A Study of Sternal Closure After Open Heart Surgery: Rigid Versus Wire Closure

Pain Clinical Trial

Official title:
A Prospective Randomized Study of Two Types of Sternal Closure After Open Heart Surgery: Rigid Sternal Fixation vs. Sternal Wire Closure

Clinical Trial Details — Status: Completed

Administrative data
NCT number NCT01317095
Other study ID # Sternal Closure
Secondary ID
Status Completed
Phase N/A
First received March 10, 2011
Last updated January 16, 2018
Start date March 2011
Est. completion date September 2016

Study information
Verified date January 2018
Source Thomas Jefferson University
Contact n/a
Is FDA regulated No
Health authority
Study type Interventional

Clinical Trial Summary

The investigators are conducting this research to compare two different methods of closure of the sternum after cardiac surgery to determine if one method is better than the other. Open heart surgery always requires a sternotomy, and at the end of surgery the sternum needs to be closed. The sternum can be closed with Stainless Steel Wires or Sternalock rigid sternal closure system with equivocal results; however, the outcomes of these two methods have never been investigated in a randomized study. Thus, the investigators are conducting this study to compare two different methods of closure if one method demonstrates any recovery benefit over the other, using randomizing the subjects 1:1 to either rigid fixation with Sternalock or stainless steel wire closure. Recover benefit will be measured by postoperative intubation time, length of intensive care unit stay, and overall postoperative length of stay

Description:

1. Subjects:

Inclusion criteria:

1. scheduled (elective or urgent) coronary artery bypass graft with or without valvular surgery by our cardiothoracic surgery division.
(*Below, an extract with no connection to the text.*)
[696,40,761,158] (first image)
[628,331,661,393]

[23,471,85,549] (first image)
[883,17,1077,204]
2. patient age ≥18 and <80 .

3. patient undergoing elective surgery.

4. patient undergoing urgent surgery (defined as surgery scheduled while the patient is in the hospital and performed during the same hospital admission with stable medical condition)
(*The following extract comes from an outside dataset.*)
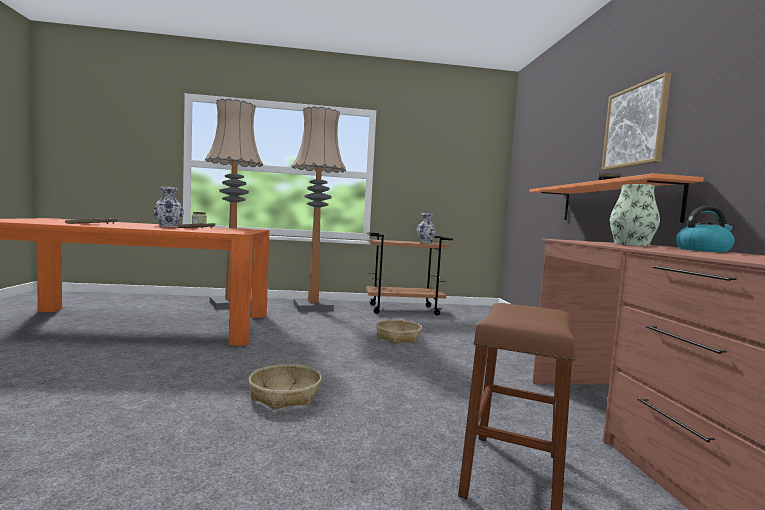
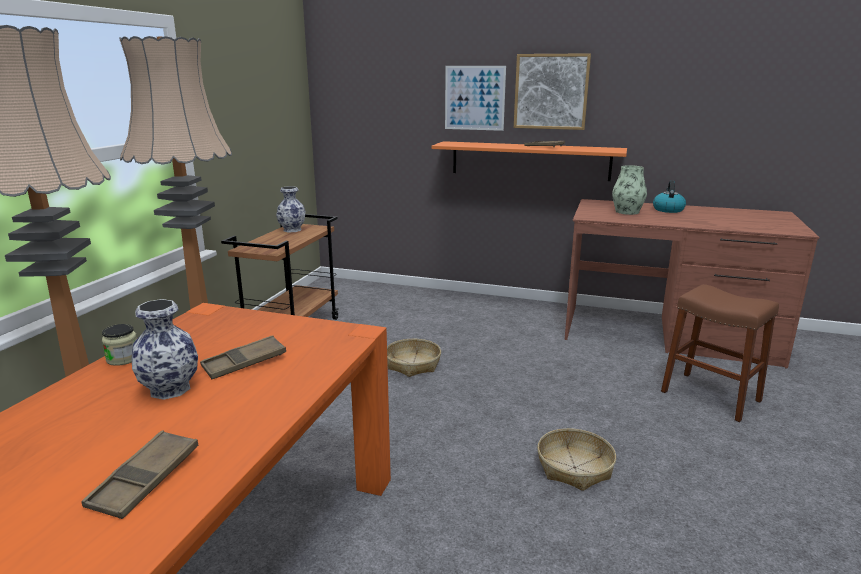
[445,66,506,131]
5. patients who is willing to sign the informed consent to participate the study.

Pre- operative exclusion criteria:

1. patient undergoing redo-sternotomy.

2. patient undergoing emergent surgery (defined as life-threatening or unstable condition requiring surgery on the same day of the surgical consultation.)

3. patients on dialysis

4. patients undergoing ventricular assist device insertion, transplant surgery, or aortic surgery.

5. patients with body mass index ≥ 40.

6. patients with active endocarditis.

7. patients with known metal allergy.

8. patient who refuses consent.

9. patient who is unable to follow the postoperative instructions.

Intraoperative exclusion criteria:

1. osteoporosis or poor quality of sternum.

2. unstable sternal fracture.

3. sternum too thin (less than 4 mm) or too thick (greater than 14 mm) as determined by direct measurement.

4. bilateral mammary artery harvest (causing poor blood supply to the sternum).

5. patients in whom the chest needs to be left open due to medical reasons.

2. Procedures:

Preoperative testing, medical evaluation, cardiac surgery and postoperative care will all be performed per standard of care. The patients will sign a separate consent for their open heart surgery.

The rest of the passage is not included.